TASKS FOR THIS EXERCISE —
1. Using the emissions passage, answer each question briefly.
(a) What constant heat conversion rate is assumed for CHP plants?
(b) Which organization provides the default emission factors for stationary combustion in energy industries?
(c) What time horizon applies to the global warming potentials used to convert emissions to CO₂ equivalent?
2. Please reproduce the emissions passage word for word, starting at "Total inland combustion" and ending at "and WBCSD 2004).".

GIVEN PASSAGE —
The total annual fuel transformation input for electricity generation comprises fuel input to electricity plants, CHP plants, and own use in the energy sector. To estimate the amount of combustible fuel consumed by CHP plants specifically for electricity generation, the fixed-heat-efficiency approach is adopted (IEA 2021b). Thereby, a constant heat conversion rate of 90% for CHP plants is assumed.

“Energy Balances” provides one aggregated value for own use in the electricity generation process without the differentiation between the fuel types. Therefore, the amount of each fuel type $f$ consumed by electricity plants (${\mathrm{Own~use}}_{\mathrm{ele}, f}$) is calculated based on the amount of gross electricity generated from a specific fuel type (${\mathrm{Ele~output}}_{\mathrm{gross},f}$) in relation to the total energy output from that fuel, as follows from Eq. (1).

$$\mathrm{Own}\;{\mathrm{use}}_{\mathrm{ele},f}=\mathrm{Own}\;\mathrm{use}\ast\frac{\mathrm{Ele}\;{\mathrm{output}}_{\mathrm{gross},f}}{\mathrm{Ele}\;{\mathrm{output}}_{\mathrm{gross},f}+\mathrm{Heat}\;{\mathrm{output}}_{\mathrm{gross},f}}$$

(1)

2.1.2 Direct emission calculation

In the second step, direct CO₂, methane (CH₄), and nitrous oxide (N₂O) combustion emissions resulting from gross generation are calculated following the approach of International Energy Agency (IEA 2021b). This is done by multiplying the annual transformation input for electricity generation, estimated in the previous step, with the “default emission factors for stationary combustion in energy industries” (combustion EFs) provided by Intergovernmental Panel on Climate Change (IPCC 2006). These combustion EFs represent the average non-country-specific fuel composition, which may underestimate or overestimate actual emissions. The decision to adopt the average combustion EFs is intended to provide a uniform solution for all countries reporting to ENTSO-E. Both data sources, Eurostat (2022a) and IPCC (2006), follow the same classification system (UNSD 2018), which allows direct mapping of transformation input flows by fuel type and combustion EF. Direct combustion emissions are calculated separately for each GHG as a product of fuel input and the corresponding combustion EF.

Total inland combustion emissions are obtained by summing up combustion emissions over each fuel type. Finally, CO₂, CH₄, and N₂O emissions are converted to CO₂ equivalent (CO₂eq) values using global warming potentials (GWP) for a 100-year time horizon from the fifth assessment report of IPCC (2015). Direct emissions from biomass and renewable waste are available for reporting, but are not included in the EFs calculation according to the ISO 14064 (ISO 2018b) and the GHG Protocol Standard (WRI and WBCSD 2004).

THE DATA —
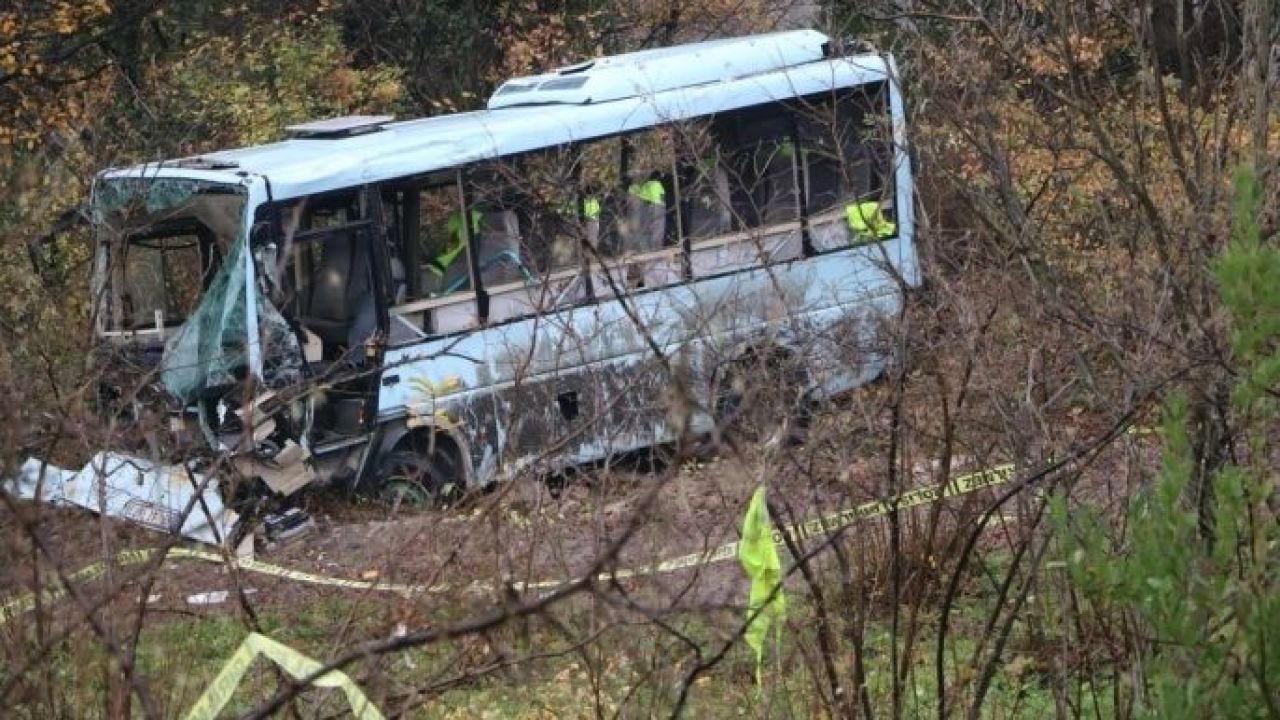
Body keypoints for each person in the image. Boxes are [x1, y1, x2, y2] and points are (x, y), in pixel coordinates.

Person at [425, 207, 482, 293]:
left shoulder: (466, 224)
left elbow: (452, 250)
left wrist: (435, 268)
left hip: (461, 284)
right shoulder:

EXERCISE ANSWERS —
1.
(a) 90%
(b) The Intergovernmental Panel on Climate Change (IPCC 2006)
(c) 100 years

2.
Total inland combustion emissions are obtained by summing up combustion emissions over each fuel type. Finally, CO₂, CH₄, and N₂O emissions are converted to CO₂ equivalent (CO₂eq) values using global warming potentials (GWP) for a 100-year time horizon from the fifth assessment report of IPCC (2015). Direct emissions from biomass and renewable waste are available for reporting, but are not included in the EFs calculation according to the ISO 14064 (ISO 2018b) and the GHG Protocol Standard (WRI and WBCSD 2004).